EXERCISE DETAILS: Update the data below by replacing "chart" with "graph" wherever it occurs and leaving everything else unchanged. Omit the pictures from the reproduced data.
☆ ☆ ☆ ☆ ☆ ☆ ☆
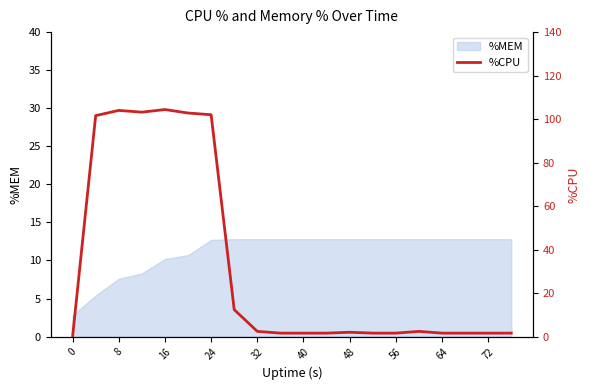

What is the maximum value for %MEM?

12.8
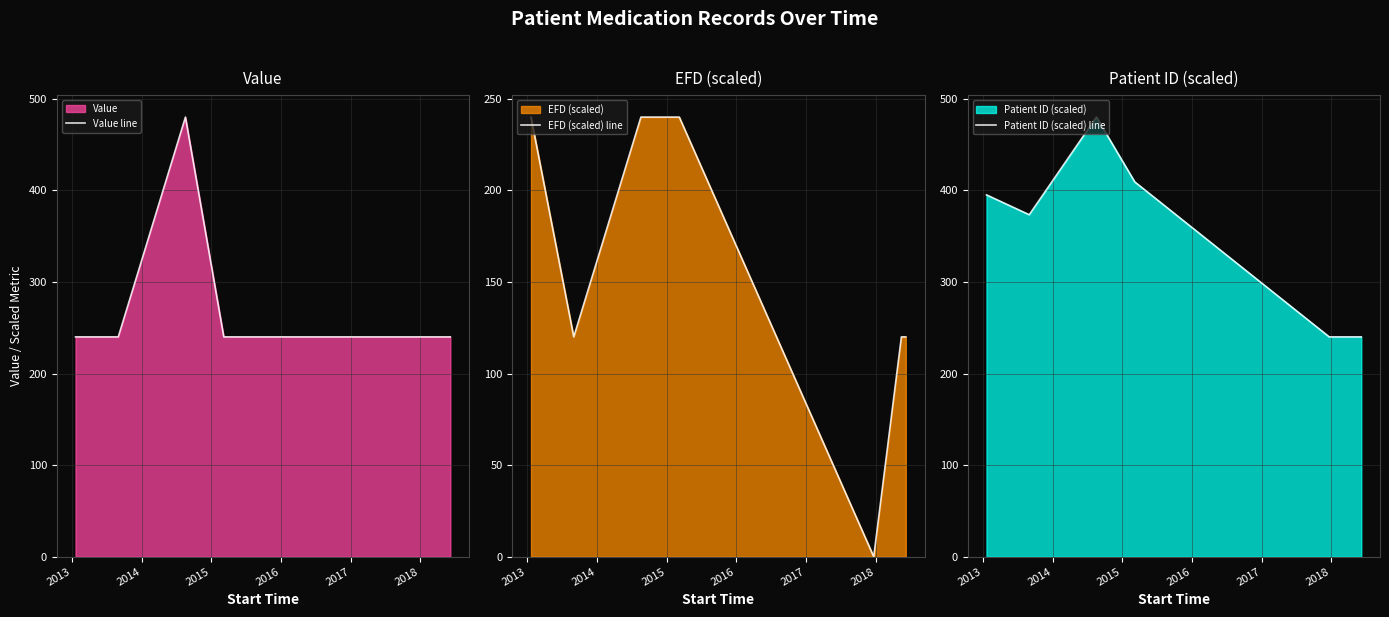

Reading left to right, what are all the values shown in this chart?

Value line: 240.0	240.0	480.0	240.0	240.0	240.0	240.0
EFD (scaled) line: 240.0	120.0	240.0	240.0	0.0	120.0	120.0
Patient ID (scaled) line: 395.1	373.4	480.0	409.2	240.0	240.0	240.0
☆ ☆ ☆ ☆ ☆ ☆ ☆
YOUR RESPONSE:
What is the maximum value for %MEM?

12.8

Reading left to right, what are all the values shown in this graph?

Value line: 240.0	240.0	480.0	240.0	240.0	240.0	240.0
EFD (scaled) line: 240.0	120.0	240.0	240.0	0.0	120.0	120.0
Patient ID (scaled) line: 395.1	373.4	480.0	409.2	240.0	240.0	240.0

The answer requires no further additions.